__Aufgabenstellung 1__.
Beantworte anhand des Forumsthreads zum NetBeans-Buch:
(a) An welchem Datum stellte algorismi die Frage?
(b) Vor wie vielen Jahren hat sich gman das Buch geholt?
(c) Das Buch welches Autors empfiehlt aze, und für welche Art von Entwicklung?

__Dokumenttext__.
# NetBeans IDE Buch



## algorismi (2. Jul 2010)

Hallo Leute,

kennt jemand von euch ein gutes Buch zu NetBeans IDE welches er/sie empfehlen könnte?

:rtfm::rtfm::rtfm:

Gruß
Algorismi


----------



## gman (2. Jul 2010)

Hi,

wenn du mit der Entwicklung einer Rich-Client-Anwendung anfangen willst:

Ich habe mir (allerdings schon vor 2 Jahren) dieses Buch geholt. Zu der Zeit war eines der wenigen 
Bücher die sich überhaupt mit dem Thema beschäftigt haben. Es hat sehr gute Kritiken bekommen, 
lustigerweise auch von englischsprachigen Entwicklern 

Wie es mit der Aktualität des Buches aber heute so aussieht weiß ich nicht, aber dafür scheint es
jetzt etwas mehr Auswahl zu geben.


----------



## aze (5. Jul 2010)

Das Buch von Heiko Böck kann ich auch nur empfehlen, falls es um RCP Entwicklung geht!

__Zu verwendende Daten__.
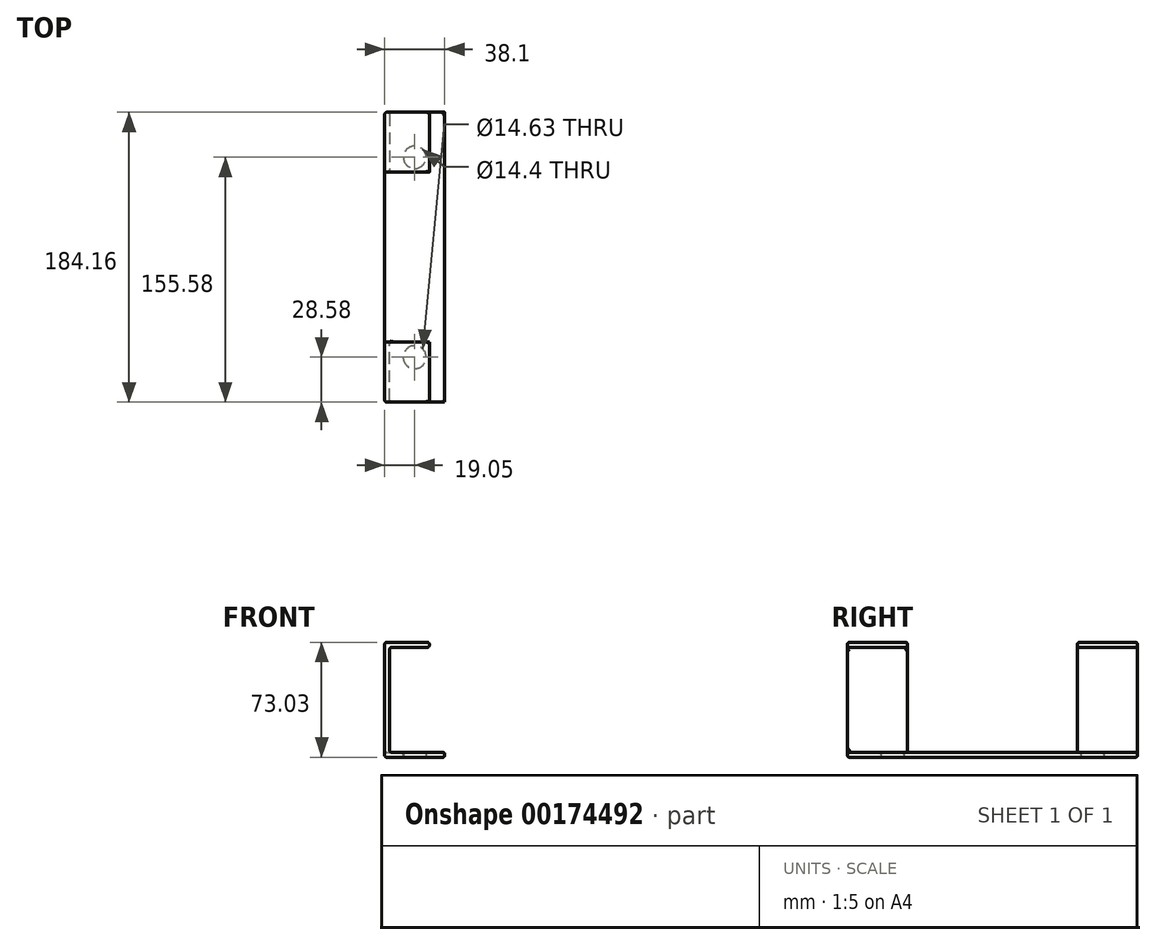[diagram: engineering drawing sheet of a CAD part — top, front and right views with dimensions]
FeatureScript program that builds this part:
annotation { "Feature Type Name" : "Feature", "Feature Type Description" : "" }
export const myFeature = defineFeature(function(context is Context, id is Id, definition is map)
    precondition{}
    {
        {
            var Q0;
            Q0=qCreatedBy(makeId("Top.planeOp"),FACE);
            var sketch = newSketch(context, id + "F0", { "sketchPlane" : qUnion([Q0])});
            skLineSegment(sketch, "E0.bottom", {"start": v(-19.05, -92.07) * mm, "end": v(19.05, -92.07) * mm});
            skLineSegment(sketch, "E0.top", {"start": v(-19.05, 92.08) * mm, "end": v(19.05, 92.08) * mm});
            skLineSegment(sketch, "E0.left", {"start": v(-19.05, -92.07) * mm, "end": v(-19.05, 92.08) * mm});
            skLineSegment(sketch, "E0.right", {"start": v(19.05, -92.07) * mm, "end": v(19.05, 92.08) * mm});
            skPoint(sketch, "E0.middle", {"position": v(0, 0) * mm});
            skCircle(sketch, "E1", {"center": v(0, -63.5) * mm, "radius": 7.32 * mm});
            skCircle(sketch, "E2", {"center": v(0, 63.5) * mm, "radius": 7.2 * mm});
            skSolve(sketch);
        }
        {
            var Q0;
            Q0=qSketchRegion(id+"F0",true);
            extrude(context, id + "F1", {"entities" : qUnion([Q0]), "depth" : 3.17 * mm});
        }
        {
            var Q0;
            Q0=qCreatedBy(makeId("Top.planeOp"),FACE);
            cPlane(context, id + "F2", {"entities" : qUnion([Q0]), "cplaneType" : CPlaneType.OFFSET, "offset" : 3.17 * mm, "width" : 152.4 * mm, "height" : 152.4 * mm});
        }
        {
            var Q0;
            Q0=qCreatedBy(id+"F2.planeOp",FACE);
            var sketch = newSketch(context, id + "F3", { "sketchPlane" : qUnion([Q0])});
            skLineSegment(sketch, "E3.bottom", {"start": v(-19.05, 92.08) * mm, "end": v(-15.88, 92.08) * mm});
            skLineSegment(sketch, "E3.top", {"start": v(-19.05, 53.98) * mm, "end": v(-15.88, 53.98) * mm});
            skLineSegment(sketch, "E3.left", {"start": v(-19.05, 92.08) * mm, "end": v(-19.05, 53.98) * mm});
            skLineSegment(sketch, "E3.right", {"start": v(-15.88, 92.08) * mm, "end": v(-15.88, 53.98) * mm});
            skLineSegment(sketch, "E4.MirrorCS", {"start": v(-19.05, -53.98) * mm, "end": v(-15.88, -53.98) * mm});
            skLineSegment(sketch, "E5.MirrorCS", {"start": v(-19.05, -92.08) * mm, "end": v(-19.05, -53.98) * mm});
            skLineSegment(sketch, "E6.MirrorCS", {"start": v(-15.88, -92.08) * mm, "end": v(-15.88, -53.98) * mm});
            skLineSegment(sketch, "E7.MirrorCS", {"start": v(-19.05, -92.08) * mm, "end": v(-15.88, -92.08) * mm});
            skSolve(sketch);
        }
        {
            var Q0;
            Q0=qSketchRegion(id+"F3",true);
            extrude(context, id + "F4", {"entities" : qUnion([Q0]), "operationType" : NewBodyOperationType.ADD, "depth" : 69.85 * mm});
        }
        {
            var Q0;
            Q0=qCreatedBy(makeId("Right.planeOp"),FACE);
            cPlane(context, id + "F5", {"entities" : qUnion([Q0]), "cplaneType" : CPlaneType.OFFSET, "offset" : 16.13 * mm, "oppositeDirection" : true, "width" : 152.4 * mm, "height" : 152.4 * mm});
        }
        {
            var Q0;
            Q0=qCreatedBy(id+"F5.planeOp",FACE);
            var sketch = newSketch(context, id + "F6", { "sketchPlane" : qUnion([Q0])});
            skLineSegment(sketch, "E8.bottom", {"start": v(-92.07, 73.02) * mm, "end": v(-53.97, 73.02) * mm});
            skLineSegment(sketch, "E8.top", {"start": v(-92.07, 69.85) * mm, "end": v(-53.97, 69.85) * mm});
            skLineSegment(sketch, "E8.left", {"start": v(-53.97, 73.02) * mm, "end": v(-53.97, 69.85) * mm});
            skLineSegment(sketch, "E8.right", {"start": v(-92.07, 73.02) * mm, "end": v(-92.07, 69.85) * mm});
            skLineSegment(sketch, "E9.bottom", {"start": v(53.98, 73.03) * mm, "end": v(92.08, 73.03) * mm});
            skLineSegment(sketch, "E9.top", {"start": v(53.98, 69.85) * mm, "end": v(92.08, 69.85) * mm});
            skLineSegment(sketch, "E9.left", {"start": v(53.98, 73.03) * mm, "end": v(53.98, 69.85) * mm});
            skLineSegment(sketch, "E9.right", {"start": v(92.08, 73.03) * mm, "end": v(92.08, 69.85) * mm});
            skSolve(sketch);
        }
        {
            var Q0;
            Q0=qSketchRegion(id+"F6",true);
            extrude(context, id + "F7", {"entities" : qUnion([Q0]), "operationType" : NewBodyOperationType.ADD, "depth" : 25.4 * mm});
        }
        {
            var Q0;
            Q0=makeQuery(id+"F4.opExtrude","CAP_EDGE",EDGE,{"disambiguationData":[OSD([sQuery(id+"F3.wireOp",EDGE,"E3.right")])],"isStart":true});
            var Q1;
            Q1=makeQuery(id+"F4.opExtrude","SWEPT_FACE",FACE,{"disambiguationData":[OSD([sQuery(id+"F3.wireOp",EDGE,"E3.right")])]});
            var Q2;
            Q2=makeQuery(id+"F1.opExtrude","CAP_FACE",FACE,{"disambiguationData":[OSD([sQuery(id+"F0.wireOp",EDGE,"E0.bottom"),sQuery(id+"F0.wireOp",EDGE,"E0.top"),sQuery(id+"F0.wireOp",EDGE,"E0.left"),sQuery(id+"F0.wireOp",EDGE,"E0.right"),sQuery(id+"F0.wireOp",EDGE,"E1"),sQuery(id+"F0.wireOp",EDGE,"E2")])],"isStart":true});
            var Q3;
            Q3=makeQuery(id+"F7.opExtrude","SWEPT_FACE",FACE,{"disambiguationData":[OSD([sQuery(id+"F6.wireOp",EDGE,"E9.top")])]});
            var Q4;
            Q4=makeQuery(id+"F7.opExtrude","SWEPT_FACE",FACE,{"disambiguationData":[OSD([sQuery(id+"F6.wireOp",EDGE,"E8.top")])]});
            var Q5;
            Q5=makeQuery(id+"F7.boolean.opBoolean","MERGE",FACE,{"derivedFrom":[makeQuery(id+"F4.opExtrude","CAP_FACE",FACE,{"disambiguationData":[OSD([sQuery(id+"F3.wireOp",EDGE,"E4.MirrorCS"),sQuery(id+"F3.wireOp",EDGE,"E5.MirrorCS"),sQuery(id+"F3.wireOp",EDGE,"E6.MirrorCS"),sQuery(id+"F3.wireOp",EDGE,"E7.MirrorCS")])],"isStart":false}),makeQuery(id+"F7.opExtrude","SWEPT_FACE",FACE,{"disambiguationData":[OSD([sQuery(id+"F6.wireOp",EDGE,"E8.bottom")])]})]});
            var Q6;
            Q6=makeQuery(id+"F7.boolean.opBoolean","MERGE",FACE,{"derivedFrom":[makeQuery(id+"F4.opExtrude","CAP_FACE",FACE,{"disambiguationData":[OSD([sQuery(id+"F3.wireOp",EDGE,"E3.bottom"),sQuery(id+"F3.wireOp",EDGE,"E3.top"),sQuery(id+"F3.wireOp",EDGE,"E3.left"),sQuery(id+"F3.wireOp",EDGE,"E3.right")])],"isStart":false}),makeQuery(id+"F7.opExtrude","SWEPT_FACE",FACE,{"disambiguationData":[OSD([sQuery(id+"F6.wireOp",EDGE,"E9.bottom")])]})]});
            var Q7;
            Q7=makeQuery(id+"F1.opExtrude","CAP_FACE",FACE,{"disambiguationData":[OSD([sQuery(id+"F0.wireOp",EDGE,"E0.bottom"),sQuery(id+"F0.wireOp",EDGE,"E0.top"),sQuery(id+"F0.wireOp",EDGE,"E0.left"),sQuery(id+"F0.wireOp",EDGE,"E0.right"),sQuery(id+"F0.wireOp",EDGE,"E1"),sQuery(id+"F0.wireOp",EDGE,"E2")])],"isStart":false});
            var Q8;
            Q8=makeQuery(id+"F4.boolean.opBoolean","MERGE",EDGE,{"derivedFrom":[makeQuery(id+"F1.opExtrude","SWEPT_EDGE",EDGE,{"disambiguationData":[OSD([sQuery(id+"F0.wireOp",EDGE,"E0.bottom"),sQuery(id+"F0.wireOp",EDGE,"E0.left")])]}),makeQuery(id+"F4.opExtrude","SWEPT_EDGE",EDGE,{"disambiguationData":[OSD([sQuery(id+"F3.wireOp",EDGE,"E5.MirrorCS"),sQuery(id+"F3.wireOp",EDGE,"E7.MirrorCS")])]})]});
            var Q9;
            Q9=makeQuery(id+"F4.opExtrude","SWEPT_EDGE",EDGE,{"disambiguationData":[OSD([sQuery(id+"F3.wireOp",EDGE,"E4.MirrorCS"),sQuery(id+"F3.wireOp",EDGE,"E5.MirrorCS")])]});
            var Q10;
            Q10=makeQuery(id+"F4.boolean.opBoolean","MERGE",FACE,{"derivedFrom":[makeQuery(id+"F1.opExtrude","SWEPT_FACE",FACE,{"disambiguationData":[OSD([sQuery(id+"F0.wireOp",EDGE,"E0.left")])]}),makeQuery(id+"F4.opExtrude","SWEPT_FACE",FACE,{"disambiguationData":[OSD([sQuery(id+"F3.wireOp",EDGE,"E3.left")])]}),makeQuery(id+"F4.opExtrude","SWEPT_FACE",FACE,{"disambiguationData":[OSD([sQuery(id+"F3.wireOp",EDGE,"E5.MirrorCS")])]})]});
            fillet(context, id + "F8", {"entities" : qUnion([Q0, Q1, Q2, Q3, Q4, Q5, Q6, Q7, Q8, Q9, Q10]), "radius" : 1.27 * mm, "tangentPropagation" : true, "allowEdgeOverflow" : false});
        }
    });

__Aufgabenstellung 2__. Sammle jede Zeile der Auflistung, in der die Zeichenfolge "newSketch" vorkommt. Achte dabei auf Groß- und Kleinschreibung.

__Endergebnis 1__.
(a) Am 2. Jul 2010.
(b) Vor 2 Jahren.
(c) Das Buch von Heiko Böck, für RCP-Entwicklung.

__Endergebnis 2__.
            var sketch = newSketch(context, id + "F0", { "sketchPlane" : qUnion([Q0])});
            var sketch = newSketch(context, id + "F3", { "sketchPlane" : qUnion([Q0])});
            var sketch = newSketch(context, id + "F6", { "sketchPlane" : qUnion([Q0])});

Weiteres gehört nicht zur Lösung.